MING DYNASTY PARADE HORSE
Measurements: 28.5 – height, 25.5 - width
Description: A lovely statue of a Ming Dynasty horseman, likely a part of the larger group of consisting a parade of musicians and soldiers. The horseman has the drumstick in his hand and a small drum on the side. His head is detachable, as customary for larger Ming attendant statues and there are traces of sancai-glaze on the surface of the horse and the rider. The remaining glaze can be seen on the saddle, the reins of the horse, on the sleeves and the drum of the horseman. Horse’s mane, hooves and head have traces of black pigment. The statue is set on an integral rectangular base.

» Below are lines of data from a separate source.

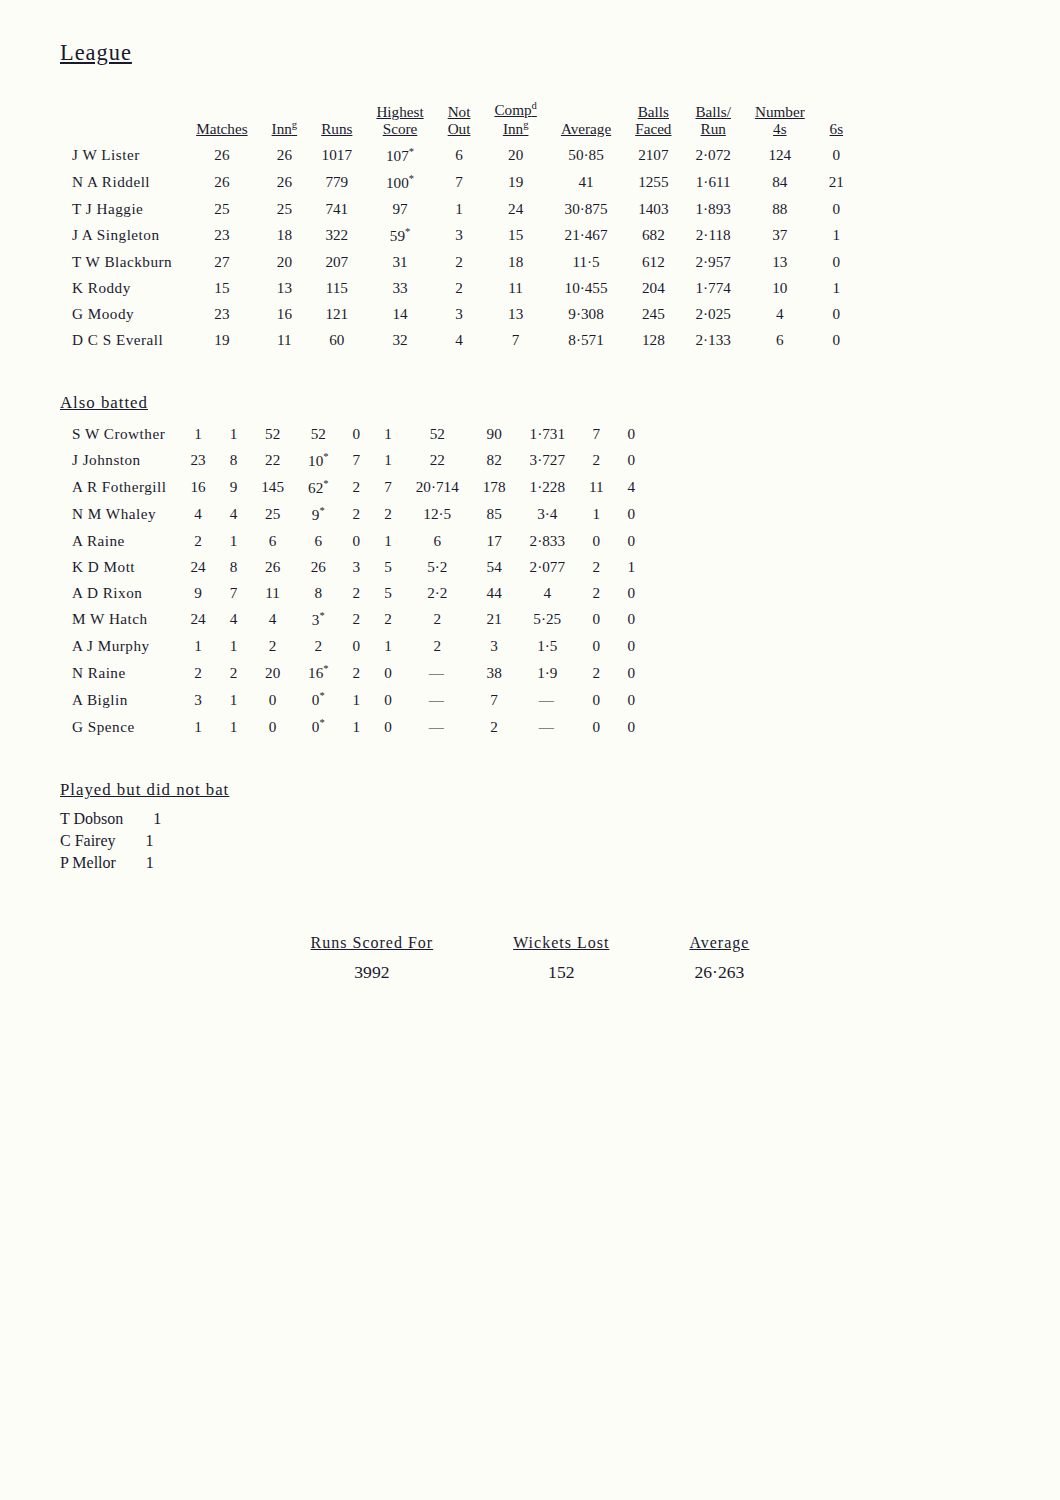League
| | Matches | Inn g | Runs | Highest Score | Not Out | Comp d Inn g | Average | Balls Faced | Balls/ Run | Number 4s | 6s |
| --- | --- | --- | --- | --- | --- | --- | --- | --- | --- | --- | --- |
| J W Lister | 26 | 26 | 1017 | 107 * | 6 | 20 | 50·85 | 2107 | 2·072 | 124 | 0 |
| N A Riddell | 26 | 26 | 779 | 100 * | 7 | 19 | 41 | 1255 | 1·611 | 84 | 21 |
| T J Haggie | 25 | 25 | 741 | 97 | 1 | 24 | 30·875 | 1403 | 1·893 | 88 | 0 |
| J A Singleton | 23 | 18 | 322 | 59 * | 3 | 15 | 21·467 | 682 | 2·118 | 37 | 1 |
| T W Blackburn | 27 | 20 | 207 | 31 | 2 | 18 | 11·5 | 612 | 2·957 | 13 | 0 |
| K Roddy | 15 | 13 | 115 | 33 | 2 | 11 | 10·455 | 204 | 1·774 | 10 | 1 |
| G Moody | 23 | 16 | 121 | 14 | 3 | 13 | 9·308 | 245 | 2·025 | 4 | 0 |
| D C S Everall | 19 | 11 | 60 | 32 | 4 | 7 | 8·571 | 128 | 2·133 | 6 | 0 |
Also batted
| S W Crowther | 1 | 1 | 52 | 52 | 0 | 1 | 52 | 90 | 1·731 | 7 | 0 |
| J Johnston | 23 | 8 | 22 | 10 * | 7 | 1 | 22 | 82 | 3·727 | 2 | 0 |
| A R Fothergill | 16 | 9 | 145 | 62 * | 2 | 7 | 20·714 | 178 | 1·228 | 11 | 4 |
| N M Whaley | 4 | 4 | 25 | 9 * | 2 | 2 | 12·5 | 85 | 3·4 | 1 | 0 |
| A Raine | 2 | 1 | 6 | 6 | 0 | 1 | 6 | 17 | 2·833 | 0 | 0 |
| K D Mott | 24 | 8 | 26 | 26 | 3 | 5 | 5·2 | 54 | 2·077 | 2 | 1 |
| A D Rixon | 9 | 7 | 11 | 8 | 2 | 5 | 2·2 | 44 | 4 | 2 | 0 |
| M W Hatch | 24 | 4 | 4 | 3 * | 2 | 2 | 2 | 21 | 5·25 | 0 | 0 |
| A J Murphy | 1 | 1 | 2 | 2 | 0 | 1 | 2 | 3 | 1·5 | 0 | 0 |
| N Raine | 2 | 2 | 20 | 16 * | 2 | 0 | — | 38 | 1·9 | 2 | 0 |
| A Biglin | 3 | 1 | 0 | 0 * | 1 | 0 | — | 7 | — | 0 | 0 |
| G Spence | 1 | 1 | 0 | 0 * | 1 | 0 | — | 2 | — | 0 | 0 |
Played but did not bat
T Dobson 1
C Fairey 1
P Mellor 1
Runs Scored For
3992
Wickets Lost
152
Average
26·263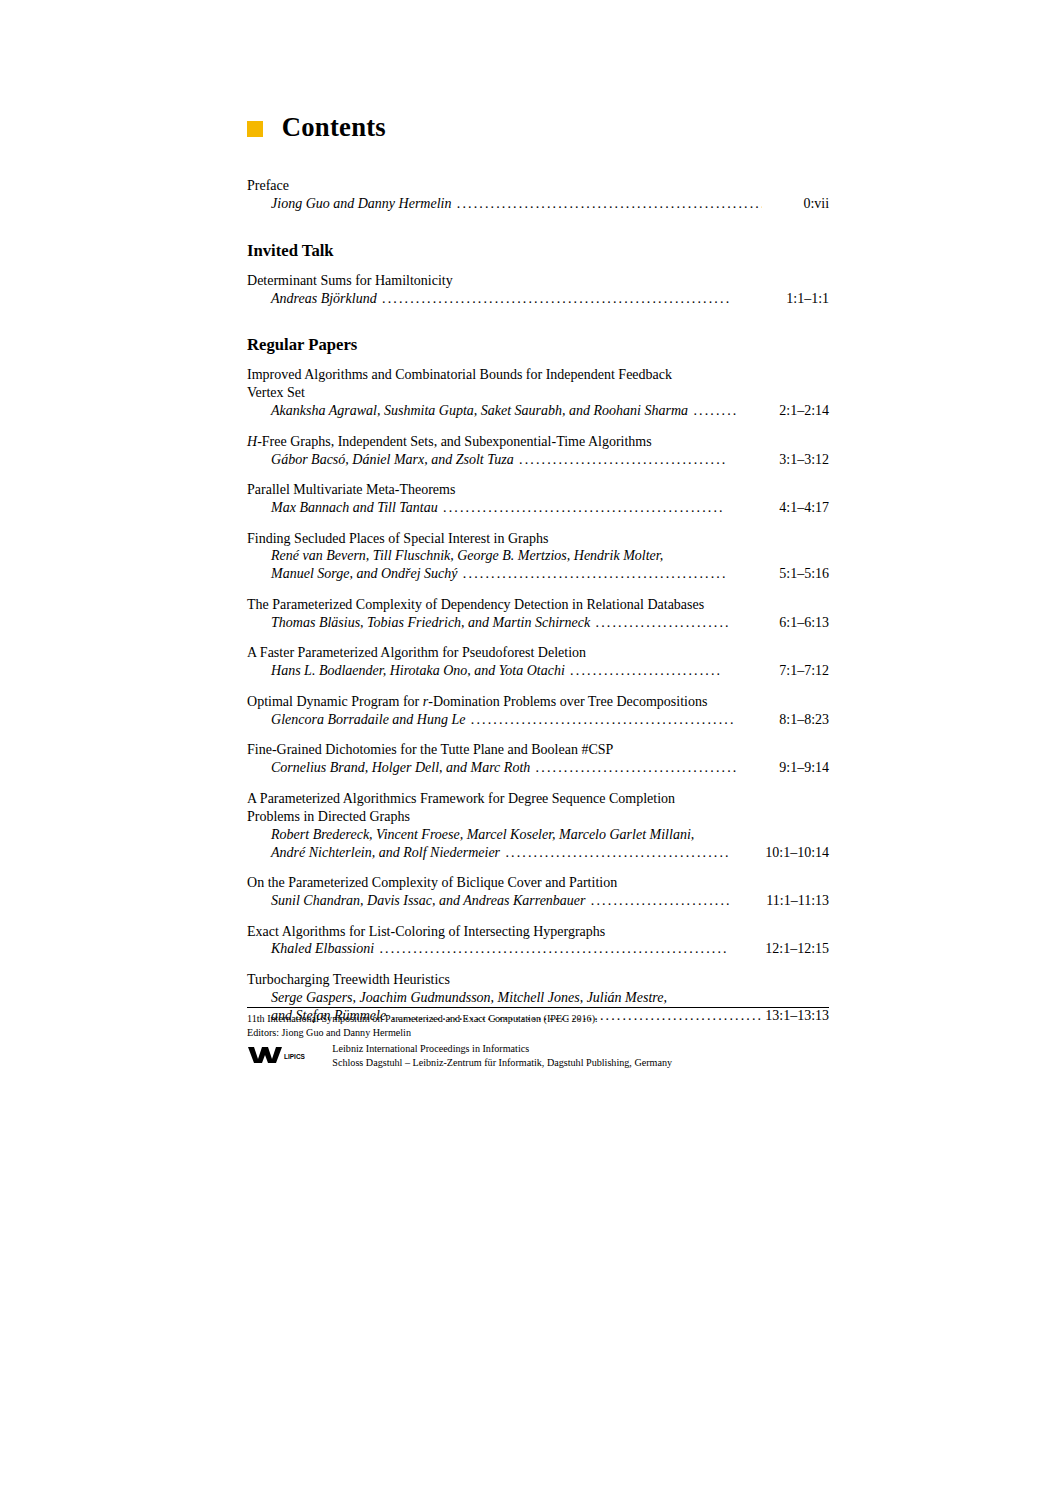Contents
Preface
Jiong Guo and Danny Hermelin ............................................................... 0:vii
Invited Talk
Determinant Sums for Hamiltonicity
Andreas Björklund .............................................................. 1:1–1:1
Regular Papers
Improved Algorithms and Combinatorial Bounds for Independent FeedbackVertex Set
Akanksha Agrawal, Sushmita Gupta, Saket Saurabh, and Roohani Sharma ........ 2:1–2:14
H-Free Graphs, Independent Sets, and Subexponential-Time Algorithms
Gábor Bacsó, Dániel Marx, and Zsolt Tuza ..................................... 3:1–3:12
Parallel Multivariate Meta-Theorems
Max Bannach and Till Tantau .................................................. 4:1–4:17
Finding Secluded Places of Special Interest in Graphs
René van Bevern, Till Fluschnik, George B. Mertzios, Hendrik Molter,
Manuel Sorge, and Ondřej Suchý ............................................... 5:1–5:16
The Parameterized Complexity of Dependency Detection in Relational Databases
Thomas Bläsius, Tobias Friedrich, and Martin Schirneck ........................ 6:1–6:13
A Faster Parameterized Algorithm for Pseudoforest Deletion
Hans L. Bodlaender, Hirotaka Ono, and Yota Otachi ........................... 7:1–7:12
Optimal Dynamic Program for r-Domination Problems over Tree Decompositions
Glencora Borradaile and Hung Le ............................................... 8:1–8:23
Fine-Grained Dichotomies for the Tutte Plane and Boolean #CSP
Cornelius Brand, Holger Dell, and Marc Roth .................................... 9:1–9:14
A Parameterized Algorithmics Framework for Degree Sequence CompletionProblems in Directed Graphs
Robert Bredereck, Vincent Froese, Marcel Koseler, Marcelo Garlet Millani,
André Nichterlein, and Rolf Niedermeier ........................................ 10:1–10:14
On the Parameterized Complexity of Biclique Cover and Partition
Sunil Chandran, Davis Issac, and Andreas Karrenbauer ......................... 11:1–11:13
Exact Algorithms for List-Coloring of Intersecting Hypergraphs
Khaled Elbassioni .............................................................. 12:1–12:15
Turbocharging Treewidth Heuristics
Serge Gaspers, Joachim Gudmundsson, Mitchell Jones, Julián Mestre,
and Stefan Rümmele ................................................................... 13:1–13:13
11th International Symposium on Parameterized and Exact Computation (IPEC 2016).
Editors: Jiong Guo and Danny Hermelin
LIPICS
Leibniz International Proceedings in Informatics
Schloss Dagstuhl – Leibniz-Zentrum für Informatik, Dagstuhl Publishing, Germany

These attendants are excellent examples of Ming Dynasty tomb pottery of this time. The glazed sculptures were placed in burial chambers in order to flaunt the social status, wealth and power. The more diverse the processional figures were, the more powerful individual they were intended for.
Reference: Caroselli, S. L., The Quest for Eternity.
Period: Ming Dynasty, 14th – 17th cent. AD
Condition: The surface with some minor glaze flaking, small chips and wear as expected that does not detract; otherwise intact and in very good condition overall. Minor glaze losses and earthly deposits on the surface. The head of the statue is detachable and works as an insert.